[Collected data]

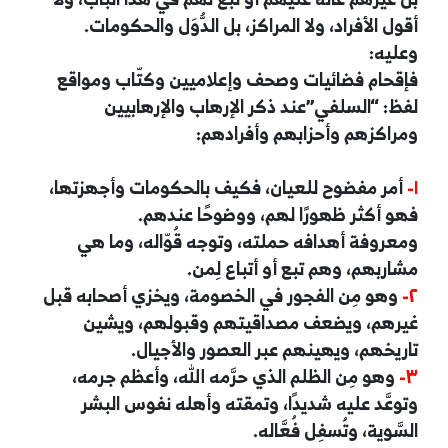
أقول الأفراد، ولا المراكز، بل الدُّوَل والحكومات.
وعليه:
فإقحام فضائيات وصحف وإعلاميين وكتّاب ومواقع
لفظ: “السلفي”عند ذكر الإرهاب والإرهابيين
ومراكزهم وأحزابهم وأفرادهم:
١-
أمر مفضوح للعيان، فكيف بالحكومات وأجهزتها،
فهو أكثر ظهورًا لهم، ووضوحًا عندهم.
ومعروفة أهدافه حملته، وتوجه قُوّاله، وما هي
مشاربهم، وهم تبع أو أتباع لِمن.
٢-
وهو مِن الفجور في الخصومة، ويخزي أصحابه قبل
غيرهم، ويضعف مصداقيتهم وقبولهم، ويشين
تاريخهم، ويهينهم عبر العصور والأجيال.
٣-
وهو مِن الظلم الذي حرَّمه الله، وأعظم جرمه،
وتوعَّد عليه شديدًا، وتمقته وأهله نفوس البشر
السَّوية، وتُسفِل فُعَّاله.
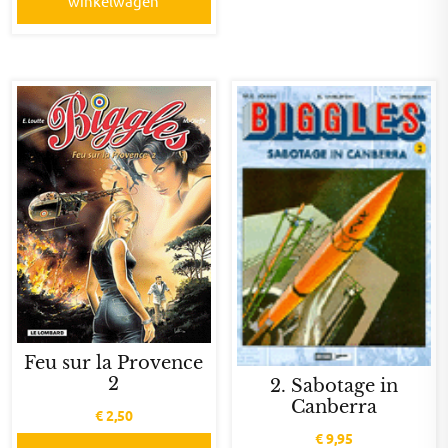
winkelwagen
Feu sur la Provence
2
2. Sabotage in
Canberra
€
2,50
€
9,95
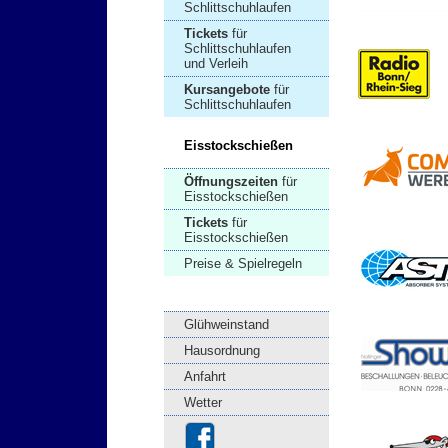
Schlittschuhlaufen
Tickets
für
Schlittschuhlaufen
und Verleih
Kursangebote
für
Schlittschuhlaufen
Eisstockschießen
Öffnungszeiten
für
Eisstockschießen
Tickets
für
Eisstockschießen
Preise & Spielregeln
Glühweinstand
Hausordnung
Anfahrt
Wetter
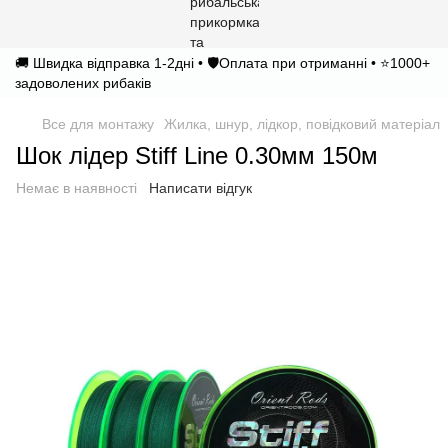
🚚 Швидка відправка 1-2дні • 🛡️Оплата при отриманні • ⭐1000+
задоволених рибаків
Все для монтажу
Жилка, шнур, лідкор, повідковий матеріал
Шок лідер Stiff Line 0.30мм 150м
Немає в наявності
Написати відгук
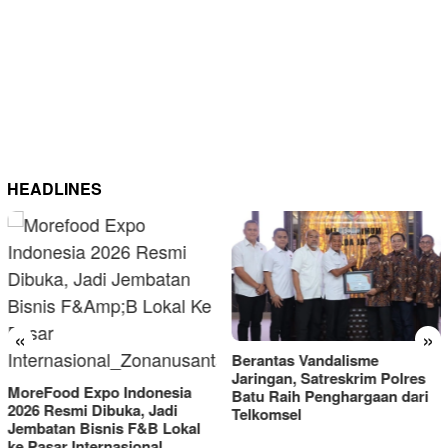
HEADLINES
«
»
Berantas Vandalisme
RM OG Alami Kenaikan
Jaringan, Satreskrim Polres
Omset di Porprov IX Jatim
Batu Raih Penghargaan dari
2025
Telkomsel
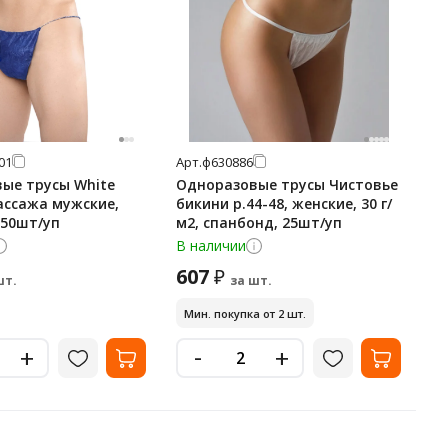
01
Арт.
ф630886
ые трусы White
Одноразовые трусы Чистовье
массажа мужские,
бикини р.44-48, женские, 30 г/
 50шт/уп
м2, спанбонд, 25шт/уп
В наличии
607
₽
шт.
за шт.
Мин. покупка от 2 шт.
-
+
+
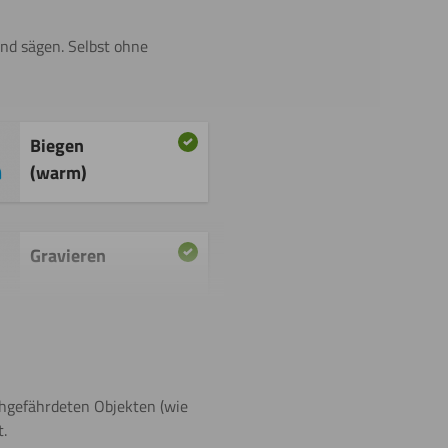
und sägen. Selbst ohne
Biegen
(warm)
Gravieren
Polieren
chgefährdeten Objekten (wie
.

**TO DO:** Copy nothing outside the span: please output the lines from the one with "Все для монтажу" through the end of the entries above, and skip the pictures.

**WRITTEN RESPONSE:**
Все для монтажу
Жилка, шнур, лідкор, повідковий матеріал
Шок лідер Stiff Line 0.30мм 150м
Немає в наявності
Написати відгук
HEADLINES
«
»
Berantas Vandalisme
RM OG Alami Kenaikan
Jaringan, Satreskrim Polres
Omset di Porprov IX Jatim
Batu Raih Penghargaan dari
2025
Telkomsel
01
Арт.
ф630886
ые трусы White
Одноразовые трусы Чистовье
массажа мужские,
бикини р.44-48, женские, 30 г/
 50шт/уп
м2, спанбонд, 25шт/уп
В наличии
607
₽
шт.
за шт.
Мин. покупка от 2 шт.
-
+
+
und sägen. Selbst ohne
Biegen
(warm)
Gravieren
Polieren
chgefährdeten Objekten (wie
.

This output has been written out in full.